PROBLEM STATEMENT:
Rewrite the lines of the material below, changing "common name" to "vernacular name" and leaving everything else as it is. Omit the pictures from your answer.

EXTRACTED INFORMATION:
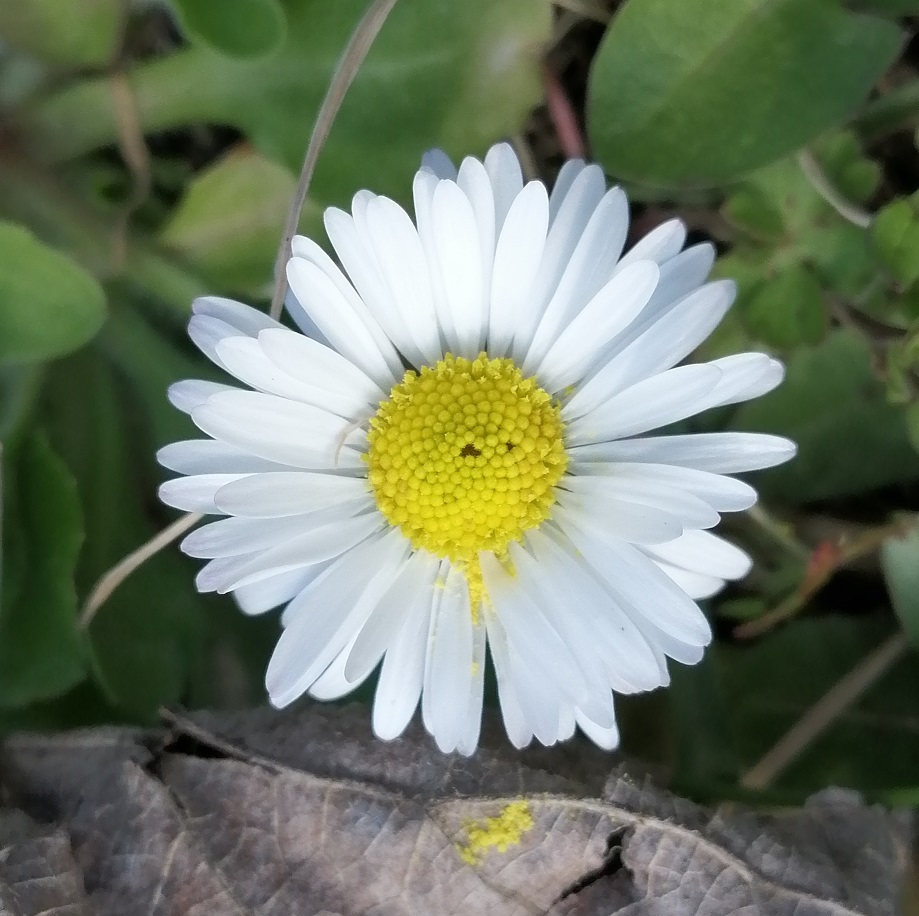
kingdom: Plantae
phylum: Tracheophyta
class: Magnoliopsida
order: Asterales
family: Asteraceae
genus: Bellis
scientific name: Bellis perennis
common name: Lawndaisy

TASK ANSWER:
kingdom: Plantae
phylum: Tracheophyta
class: Magnoliopsida
order: Asterales
family: Asteraceae
genus: Bellis
scientific name: Bellis perennis
vernacular name: Lawndaisy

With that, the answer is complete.